EXERCISE OBJECTIVE: Print exactly the lines below between the line holding "di questo fondo, vale" and the line holding "rana ha adottato", inclusive, and nothing more.

*** AVAILABLE RECORDS ***

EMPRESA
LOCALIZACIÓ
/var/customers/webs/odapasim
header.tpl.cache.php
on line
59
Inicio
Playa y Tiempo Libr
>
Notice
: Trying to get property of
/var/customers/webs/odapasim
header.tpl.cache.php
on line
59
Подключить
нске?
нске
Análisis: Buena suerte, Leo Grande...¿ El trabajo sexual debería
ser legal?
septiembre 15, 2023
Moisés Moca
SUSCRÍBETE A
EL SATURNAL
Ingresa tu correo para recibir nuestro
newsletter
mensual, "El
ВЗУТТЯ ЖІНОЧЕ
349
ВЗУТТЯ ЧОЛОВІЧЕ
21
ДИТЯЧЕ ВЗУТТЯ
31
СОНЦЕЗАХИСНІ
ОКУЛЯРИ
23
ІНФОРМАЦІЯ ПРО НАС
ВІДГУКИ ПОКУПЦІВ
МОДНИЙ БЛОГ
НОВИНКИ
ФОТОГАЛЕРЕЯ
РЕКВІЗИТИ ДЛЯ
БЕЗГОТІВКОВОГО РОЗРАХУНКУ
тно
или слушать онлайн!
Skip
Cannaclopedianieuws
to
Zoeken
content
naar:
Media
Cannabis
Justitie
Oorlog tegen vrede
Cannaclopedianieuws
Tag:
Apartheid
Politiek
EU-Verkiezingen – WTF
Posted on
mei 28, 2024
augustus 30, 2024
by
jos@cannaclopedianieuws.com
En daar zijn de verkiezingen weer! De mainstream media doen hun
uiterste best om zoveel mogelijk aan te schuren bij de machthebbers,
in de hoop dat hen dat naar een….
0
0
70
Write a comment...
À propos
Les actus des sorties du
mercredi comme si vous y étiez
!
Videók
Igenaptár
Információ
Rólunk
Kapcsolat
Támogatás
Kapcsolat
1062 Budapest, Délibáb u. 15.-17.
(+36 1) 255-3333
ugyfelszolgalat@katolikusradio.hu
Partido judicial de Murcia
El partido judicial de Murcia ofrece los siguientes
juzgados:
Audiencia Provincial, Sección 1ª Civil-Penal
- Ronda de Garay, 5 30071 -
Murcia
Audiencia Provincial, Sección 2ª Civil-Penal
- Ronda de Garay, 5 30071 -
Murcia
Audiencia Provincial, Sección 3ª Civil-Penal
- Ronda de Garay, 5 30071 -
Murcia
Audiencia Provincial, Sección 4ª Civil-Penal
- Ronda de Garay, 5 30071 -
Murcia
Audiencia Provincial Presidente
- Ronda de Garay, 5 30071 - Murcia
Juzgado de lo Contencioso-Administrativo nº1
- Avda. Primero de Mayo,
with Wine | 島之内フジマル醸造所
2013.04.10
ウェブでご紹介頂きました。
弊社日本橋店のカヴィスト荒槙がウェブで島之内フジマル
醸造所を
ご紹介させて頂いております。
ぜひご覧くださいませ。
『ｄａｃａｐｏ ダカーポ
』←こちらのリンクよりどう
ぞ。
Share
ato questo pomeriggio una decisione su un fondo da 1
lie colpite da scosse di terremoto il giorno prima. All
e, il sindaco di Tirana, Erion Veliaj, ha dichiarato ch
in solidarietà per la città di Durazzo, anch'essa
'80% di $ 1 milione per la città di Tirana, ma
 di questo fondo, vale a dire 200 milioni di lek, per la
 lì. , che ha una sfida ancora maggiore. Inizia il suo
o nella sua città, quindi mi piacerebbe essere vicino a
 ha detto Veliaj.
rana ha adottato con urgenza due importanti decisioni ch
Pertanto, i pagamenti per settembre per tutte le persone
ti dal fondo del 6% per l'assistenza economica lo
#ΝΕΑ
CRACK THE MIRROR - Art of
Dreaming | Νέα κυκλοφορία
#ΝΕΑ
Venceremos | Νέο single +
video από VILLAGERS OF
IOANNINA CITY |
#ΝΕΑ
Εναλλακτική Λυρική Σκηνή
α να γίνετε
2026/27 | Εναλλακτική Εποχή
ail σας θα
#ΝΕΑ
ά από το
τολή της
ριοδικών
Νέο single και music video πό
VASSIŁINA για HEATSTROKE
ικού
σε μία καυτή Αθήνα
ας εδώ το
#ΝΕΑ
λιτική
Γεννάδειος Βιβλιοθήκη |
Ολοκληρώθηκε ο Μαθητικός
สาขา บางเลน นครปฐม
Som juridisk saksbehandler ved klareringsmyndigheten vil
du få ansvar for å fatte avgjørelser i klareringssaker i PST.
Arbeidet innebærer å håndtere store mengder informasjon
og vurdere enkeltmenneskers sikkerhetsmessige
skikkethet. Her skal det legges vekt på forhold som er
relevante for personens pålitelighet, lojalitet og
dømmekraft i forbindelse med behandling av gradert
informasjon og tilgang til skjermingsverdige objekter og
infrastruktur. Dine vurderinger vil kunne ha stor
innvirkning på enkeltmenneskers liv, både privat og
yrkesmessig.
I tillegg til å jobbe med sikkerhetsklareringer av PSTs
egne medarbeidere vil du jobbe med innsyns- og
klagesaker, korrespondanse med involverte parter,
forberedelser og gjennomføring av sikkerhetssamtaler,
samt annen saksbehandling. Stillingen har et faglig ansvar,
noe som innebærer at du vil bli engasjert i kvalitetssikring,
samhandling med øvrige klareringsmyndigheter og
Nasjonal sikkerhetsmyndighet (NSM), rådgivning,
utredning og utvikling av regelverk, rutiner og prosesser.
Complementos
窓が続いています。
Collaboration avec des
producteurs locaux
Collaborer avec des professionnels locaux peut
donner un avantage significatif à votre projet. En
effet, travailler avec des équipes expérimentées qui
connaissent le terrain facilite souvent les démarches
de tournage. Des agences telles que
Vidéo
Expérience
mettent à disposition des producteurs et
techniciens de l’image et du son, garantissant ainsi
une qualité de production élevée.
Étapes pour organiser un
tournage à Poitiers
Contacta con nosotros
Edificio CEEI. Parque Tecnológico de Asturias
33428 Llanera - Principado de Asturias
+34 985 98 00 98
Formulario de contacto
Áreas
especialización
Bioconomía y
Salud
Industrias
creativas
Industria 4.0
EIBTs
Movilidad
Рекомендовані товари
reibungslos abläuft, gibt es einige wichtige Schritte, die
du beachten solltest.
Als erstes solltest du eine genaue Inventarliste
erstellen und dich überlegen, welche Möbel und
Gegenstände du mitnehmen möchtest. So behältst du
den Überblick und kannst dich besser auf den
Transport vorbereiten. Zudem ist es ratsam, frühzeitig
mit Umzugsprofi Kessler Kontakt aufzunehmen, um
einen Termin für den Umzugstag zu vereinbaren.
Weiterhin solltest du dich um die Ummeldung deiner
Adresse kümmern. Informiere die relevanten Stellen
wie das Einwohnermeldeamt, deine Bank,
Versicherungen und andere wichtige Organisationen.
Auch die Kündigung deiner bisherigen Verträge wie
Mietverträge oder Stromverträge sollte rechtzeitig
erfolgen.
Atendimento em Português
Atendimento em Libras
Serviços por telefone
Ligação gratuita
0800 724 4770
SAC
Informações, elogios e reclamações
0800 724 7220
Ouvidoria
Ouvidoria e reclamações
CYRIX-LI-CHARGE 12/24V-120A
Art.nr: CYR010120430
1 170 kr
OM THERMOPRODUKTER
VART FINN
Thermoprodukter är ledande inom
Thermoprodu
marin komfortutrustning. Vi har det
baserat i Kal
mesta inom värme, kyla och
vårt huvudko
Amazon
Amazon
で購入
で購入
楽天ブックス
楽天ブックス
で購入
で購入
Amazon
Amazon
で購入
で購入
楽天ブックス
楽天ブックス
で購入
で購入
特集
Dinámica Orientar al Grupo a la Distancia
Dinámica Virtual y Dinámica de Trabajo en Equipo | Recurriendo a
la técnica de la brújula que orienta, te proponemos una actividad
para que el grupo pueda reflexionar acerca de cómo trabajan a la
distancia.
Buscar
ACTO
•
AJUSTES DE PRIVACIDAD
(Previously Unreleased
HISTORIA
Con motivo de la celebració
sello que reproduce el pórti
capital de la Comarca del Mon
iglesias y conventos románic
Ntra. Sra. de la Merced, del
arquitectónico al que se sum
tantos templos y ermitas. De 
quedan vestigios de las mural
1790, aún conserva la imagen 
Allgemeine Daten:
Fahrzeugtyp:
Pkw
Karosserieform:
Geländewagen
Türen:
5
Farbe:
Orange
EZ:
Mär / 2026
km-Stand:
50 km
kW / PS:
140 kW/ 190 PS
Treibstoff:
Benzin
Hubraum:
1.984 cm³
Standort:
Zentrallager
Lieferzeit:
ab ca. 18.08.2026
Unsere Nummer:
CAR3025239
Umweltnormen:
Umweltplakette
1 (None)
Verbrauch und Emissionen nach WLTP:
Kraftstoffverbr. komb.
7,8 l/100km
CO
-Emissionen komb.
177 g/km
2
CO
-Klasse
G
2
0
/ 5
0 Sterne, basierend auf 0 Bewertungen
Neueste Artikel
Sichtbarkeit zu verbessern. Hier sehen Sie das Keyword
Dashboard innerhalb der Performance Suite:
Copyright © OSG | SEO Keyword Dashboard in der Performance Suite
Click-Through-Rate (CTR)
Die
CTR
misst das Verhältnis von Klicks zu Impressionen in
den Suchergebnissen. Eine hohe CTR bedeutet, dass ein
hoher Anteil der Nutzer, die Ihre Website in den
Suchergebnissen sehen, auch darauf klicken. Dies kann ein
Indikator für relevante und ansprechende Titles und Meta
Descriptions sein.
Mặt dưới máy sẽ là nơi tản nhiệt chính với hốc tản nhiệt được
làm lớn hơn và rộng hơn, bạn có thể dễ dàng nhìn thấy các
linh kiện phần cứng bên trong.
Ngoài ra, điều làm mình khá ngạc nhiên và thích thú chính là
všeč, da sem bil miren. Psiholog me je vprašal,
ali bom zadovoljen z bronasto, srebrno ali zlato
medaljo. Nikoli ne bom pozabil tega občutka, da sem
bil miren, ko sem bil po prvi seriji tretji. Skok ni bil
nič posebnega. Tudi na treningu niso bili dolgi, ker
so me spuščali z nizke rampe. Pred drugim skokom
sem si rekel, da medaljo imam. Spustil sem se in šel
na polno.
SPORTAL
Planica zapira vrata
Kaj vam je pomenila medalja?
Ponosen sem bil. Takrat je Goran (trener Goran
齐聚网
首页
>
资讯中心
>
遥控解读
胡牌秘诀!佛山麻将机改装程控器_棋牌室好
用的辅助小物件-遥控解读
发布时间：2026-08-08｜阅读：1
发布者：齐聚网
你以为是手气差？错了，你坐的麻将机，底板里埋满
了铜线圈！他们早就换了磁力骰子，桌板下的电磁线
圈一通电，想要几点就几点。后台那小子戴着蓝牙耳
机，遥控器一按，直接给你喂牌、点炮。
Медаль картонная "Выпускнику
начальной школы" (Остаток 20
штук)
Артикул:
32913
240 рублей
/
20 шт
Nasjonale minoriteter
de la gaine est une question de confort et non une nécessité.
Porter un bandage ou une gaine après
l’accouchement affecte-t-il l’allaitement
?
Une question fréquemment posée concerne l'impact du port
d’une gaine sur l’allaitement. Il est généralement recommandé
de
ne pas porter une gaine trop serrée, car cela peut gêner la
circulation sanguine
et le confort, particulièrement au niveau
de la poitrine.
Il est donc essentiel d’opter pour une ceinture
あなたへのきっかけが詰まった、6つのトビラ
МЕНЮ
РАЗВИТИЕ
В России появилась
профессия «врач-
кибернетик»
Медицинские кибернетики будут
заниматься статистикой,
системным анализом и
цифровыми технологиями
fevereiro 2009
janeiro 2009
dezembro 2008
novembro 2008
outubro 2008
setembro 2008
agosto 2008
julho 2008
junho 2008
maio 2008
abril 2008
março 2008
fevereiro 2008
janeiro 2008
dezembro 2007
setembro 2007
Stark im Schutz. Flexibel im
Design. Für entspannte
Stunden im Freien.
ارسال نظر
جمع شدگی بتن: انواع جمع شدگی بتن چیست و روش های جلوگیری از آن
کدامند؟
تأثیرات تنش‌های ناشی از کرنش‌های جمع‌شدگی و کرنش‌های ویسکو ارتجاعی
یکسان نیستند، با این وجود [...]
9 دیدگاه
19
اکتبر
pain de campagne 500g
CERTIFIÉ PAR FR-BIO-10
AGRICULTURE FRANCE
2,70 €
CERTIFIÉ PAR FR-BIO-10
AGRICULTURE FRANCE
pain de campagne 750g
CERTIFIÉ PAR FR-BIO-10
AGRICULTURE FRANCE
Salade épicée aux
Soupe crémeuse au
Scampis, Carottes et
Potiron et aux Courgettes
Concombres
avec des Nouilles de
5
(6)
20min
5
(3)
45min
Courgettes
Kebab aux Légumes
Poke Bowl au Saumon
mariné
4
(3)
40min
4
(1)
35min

*** End of AVAILABLE RECORDS ***

TASK OUTPUT:
 di questo fondo, vale a dire 200 milioni di lek, per la
 lì. , che ha una sfida ancora maggiore. Inizia il suo
o nella sua città, quindi mi piacerebbe essere vicino a
 ha detto Veliaj.
rana ha adottato con urgenza due importanti decisioni ch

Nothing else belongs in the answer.